Time in Range: A Fourth Domain in Glycemic Control or a Glucose Variability Alternative?

The outcome of glucose control in critically ill patients has received significant attention. Krinsley has stated that hyperglycemia, hypoglycemia, and high glucose variability (GV) are the 3 domains that are independently associated with high mortality in critically ill patients. Moving away from tight to safe glucose control provides an optimum goal. The interest in measuring GV has been raised after multiple studies demonstrated its association with mortality in intensive care units (ICUs).^,  Multiple approaches had to be used to measure GV, including average daily risk range; however, these measures seem to be too sophisticated to be implemented in each ICU. Time in range (TIR), defined as a measure of time where the blood glucose remains within the proposed target range, has been investigated by Omar et al. Our group found it to be a simple parameter that could be measured without specific requirements; therefore, it could be simply applied in any ICU. We calculated the whole time of insulin infusion (A) and the time being within the proposed target range (B) during insulin infusion, and expressed TIR as TIR = (B/A) × 100. We found that patients with more than 80% TIR, whether or not they had diabetes, had better outcomes than those with less than 80% TIR, as determined by wound infection, lengths of ventilation, and ICU stay. In addition, they were not subject to frequent hypoglycemic events.

Interestingly, Krinsley and Preiser followed the same technique in stratifying mortality in critically ill patients without diabetes in a retrospective descriptive study. The authors concluded that survival in critically ill patients without diabetes is strongly associated with a TIR 70 to 140 mg/dL value of more than 80%, independent of the ICU length of stay and severity of the individual's illness. Individualized algorithms for patients with and without diabetes, as mentioned by Tafelski et al, could replace published working guidelines. Therefore, management of blood glucose in the ICU by a single target looks unnecessarily restrictive. The clinical settings could mandate a target to fit, as in cardiac surgery where 6.0 to 8.1 mmol/L seems to be an acceptable goal.

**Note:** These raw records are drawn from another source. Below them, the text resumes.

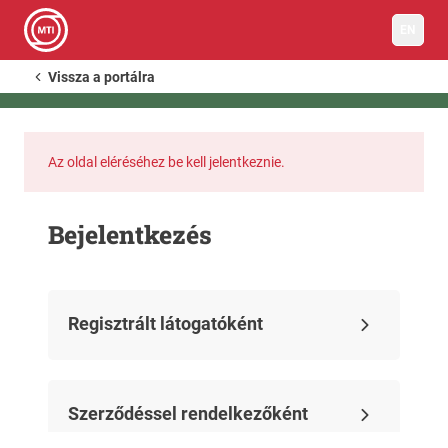
EN
Vissza a portálra
Az oldal eléréséhez be kell jelentkeznie.
Bejelentkezés
Regisztrált látogatóként
Szerződéssel rendelkezőként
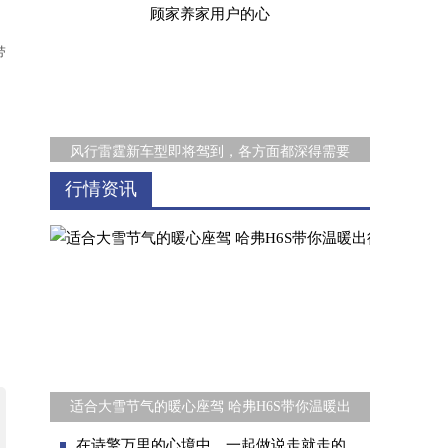
带
风行雷霆新车型即将驾到，各方面都深得需要
；
行情资讯
释放超萌力，欧拉黑猫萌宠版携爱前行，6.98
适合大雪节气的暖心座驾 哈弗H6S带你温暖出
在诗擎万里的心境中，一起做说走就走的生活诗人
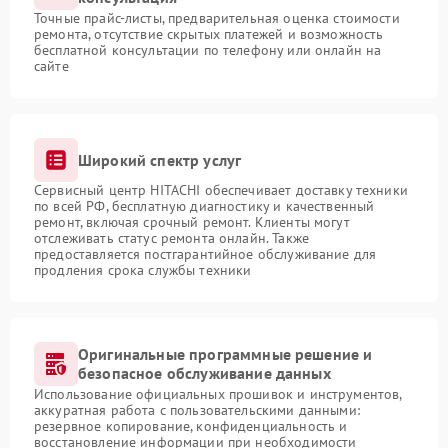
Точные прайс-листы, предварительная оценка стоимости
ремонта, отсутствие скрытых платежей и возможность
бесплатной консультации по телефону или онлайн на
сайте
Широкий спектр услуг
Сервисный центр HITACHI обеспечивает доставку техники
по всей РФ, бесплатную диагностику и качественный
ремонт, включая срочный ремонт. Клиенты могут
отслеживать статус ремонта онлайн. Также
предоставляется постгарантийное обслуживание для
продления срока службы техники
Оригинальные программные решение и
безопасное обслуживание данных
Использование официальных прошивок и инструментов,
аккуратная работа с пользовательскими данными:
резервное копирование, конфиденциальность и
восстановление информации при необходимости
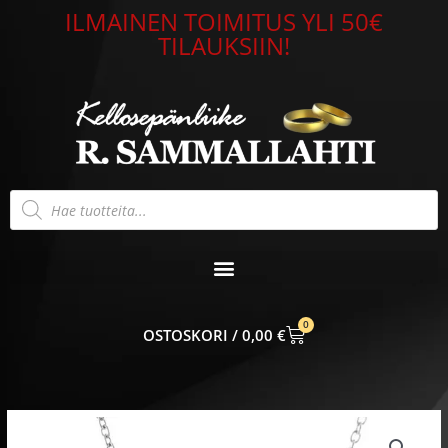
Siirry
ILMAINEN TOIMITUS YLI 50€
sisältöön
TILAUKSIIN!
Products
search
0
CART
0,00
€
Lumoava
Lily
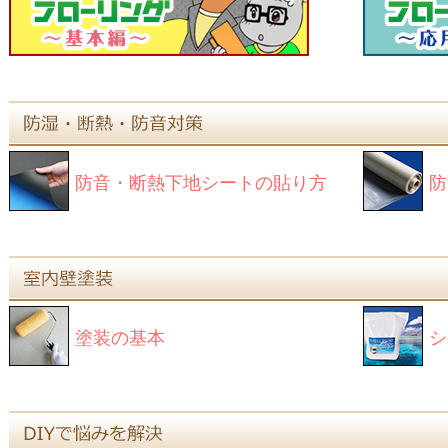
防音・断熱下地シートの貼り方
防
塗装の基本
シ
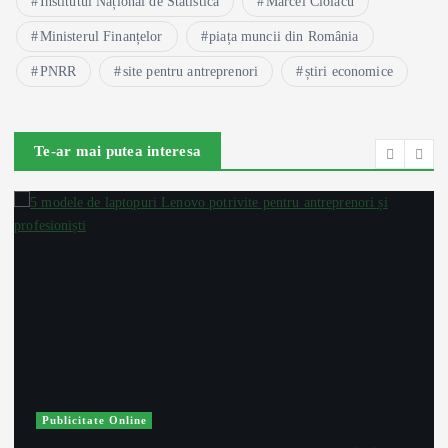
Institutul Național de Statistică
Marcel Ciolacu
Ministerul Finanțelor
piața muncii din România
PNRR
site pentru antreprenori
știri economice
Te-ar mai putea interesa
Publicitate Online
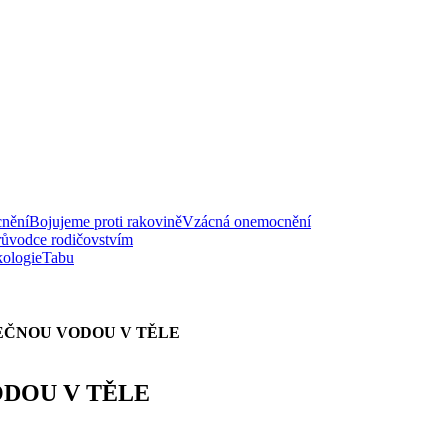
nění
Bojujeme proti rakovině
Vzácná onemocnění
růvodce rodičovstvím
ologie
Tabu
TEČNOU VODOU V TĚLE
ODOU V TĚLE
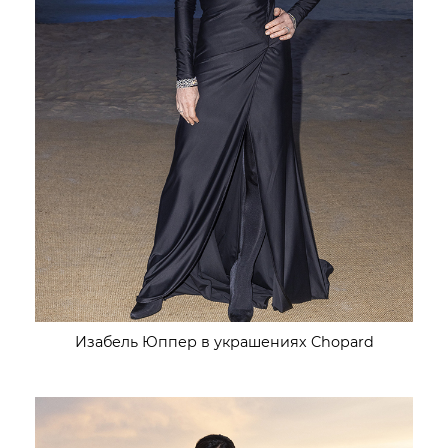
Изабель Юппер в украшениях Chopard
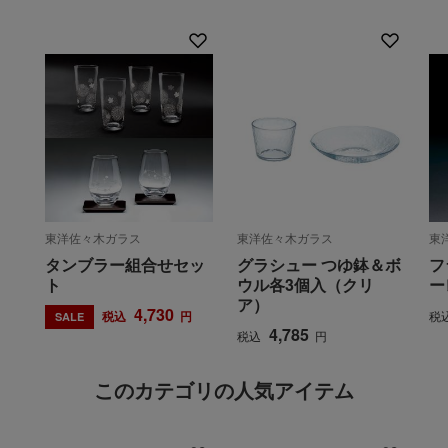
東洋佐々木ガラス
東洋佐々木ガラス
東
タンブラー組合せセッ
グラシュー つゆ鉢＆ボ
フ
ト
ウル各3個入（クリ
ー
ア）
4,730
税込
円
税
SALE
4,785
税込
円
このカテゴリの人気アイテム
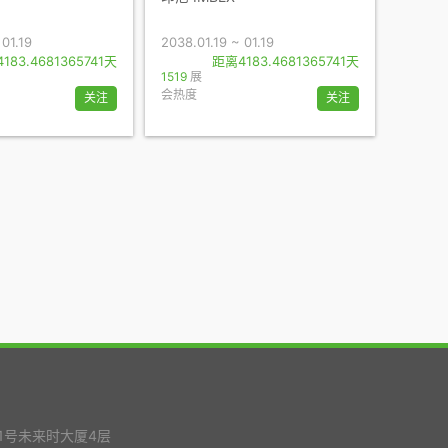
 01.19
2038.01.19 ~ 01.19
183.4681365741天
距离4183.4681365741天
1519
展
会热度
关注
关注
1号未来时大厦4层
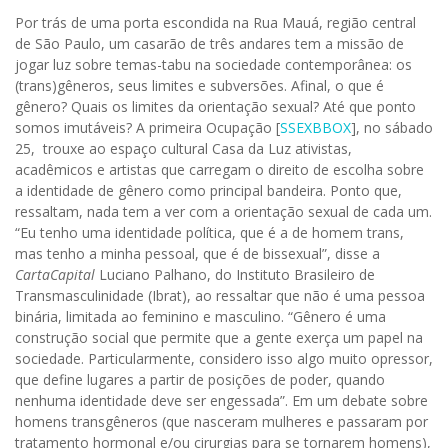
Por trás de uma porta escondida na Rua Mauá, região central
de São Paulo, um casarão de três andares tem a missão de
jogar luz sobre temas-tabu na sociedade contemporânea: os
(trans)gêneros, seus limites e subversões. Afinal, o que é
gênero? Quais os limites da orientação sexual? Até que ponto
somos imutáveis? A primeira Ocupação [
SSEXBBOX
], no sábado
25, trouxe ao espaço cultural Casa da Luz ativistas,
acadêmicos e artistas que carregam o direito de escolha sobre
a identidade de gênero como principal bandeira. Ponto que,
ressaltam, nada tem a ver com a orientação sexual de cada um.
“Eu tenho uma identidade política, que é a de homem trans,
mas tenho a minha pessoal, que é de bissexual”, disse a
CartaCapital
Luciano Palhano, do Instituto Brasileiro de
Transmasculinidade (Ibrat), ao ressaltar que não é uma pessoa
binária, limitada ao feminino e masculino. “Gênero é uma
construção social que permite que a gente exerça um papel na
sociedade. Particularmente, considero isso algo muito opressor,
que define lugares a partir de posições de poder, quando
nenhuma identidade deve ser engessada”. Em um debate sobre
homens transgêneros (que nasceram mulheres e passaram por
tratamento hormonal e/ou cirurgias para se tornarem homens),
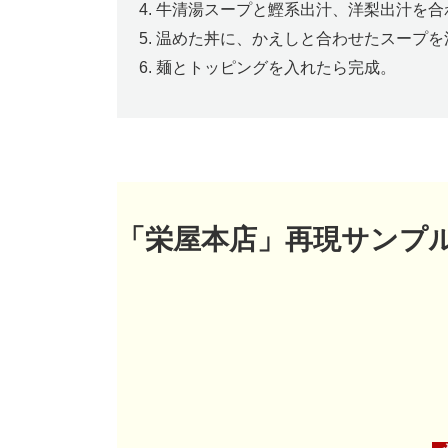
牛清湯スープと鰹系出汁、洋梨出汁を合
温めた丼に、かえしと合わせたスープを
麺とトッピングを入れたら完成。
「栄屋本店」再現サンプ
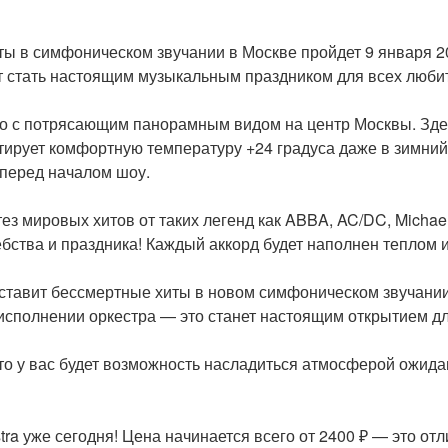
хиты в симфоническом звучании в Москве пройдет 9 января 
щает стать настоящим музыкальным праздником для всех лю
сто с потрясающим панорамным видом на центр Москвы. Зд
тирует комфортную температуру +24 градуса даже в зимний 
 перед началом шоу.
тез мировых хитов от таких легенд как ABBA, AC/DC, Michae
ства и праздника! Каждый аккорд будет наполнен теплом и
редставит бессмертные хиты в новом симфоническом звучани
исполнении оркестра — это станет настоящим открытием дл
 что у вас будет возможность насладиться атмосферой ожид
stra уже сегодня! Цена начинается всего от 2400 ₽ — это 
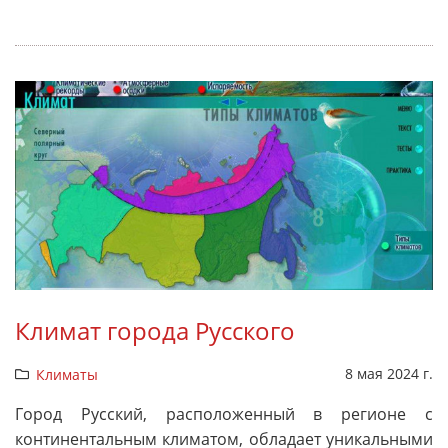
Климат города Русского
8 мая 2024 г.
Климаты
Город Русский, расположенный в регионе с
континентальным климатом, обладает уникальными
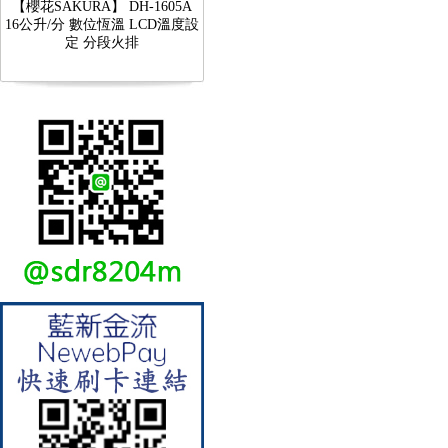
16公升/分 數位恆溫 LCD溫度設
定 分段火排
【林內Rinnai】 RB-L2600S(A)
彩焱系列 檯面式彩焱不銹鋼雙
口爐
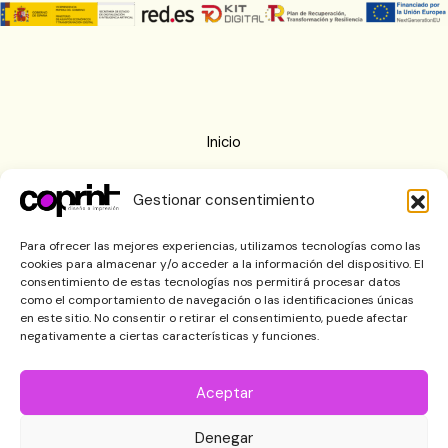
Inicio
Nosotros
Gestionar consentimiento
Imprenta
Blog
Para ofrecer las mejores experiencias, utilizamos tecnologías como las
cookies para almacenar y/o acceder a la información del dispositivo. El
Contactar
consentimiento de estas tecnologías nos permitirá procesar datos
como el comportamiento de navegación o las identificaciones únicas
en este sitio. No consentir o retirar el consentimiento, puede afectar
negativamente a ciertas características y funciones.
Aceptar
Denegar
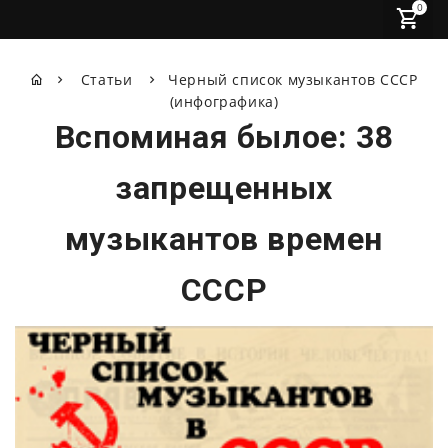
0
Статьи
Черный список музыкантов СССР
(инфографика)
Вспоминая былое: 38
запрещенных
музыкантов времен
СССР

In the view of the reports relating the TIR value to mortality and morbidity in those with and without diabetes, TIR value emerges. In addition to its simplicity, TIR could provide a possible alternative to GV measurements. Even if TIR and GV are mathematically and conceptually linked, they are not interchangeable. Research in ICU glucose control could move a step forward considering the proper intervention in intensive insulin therapy.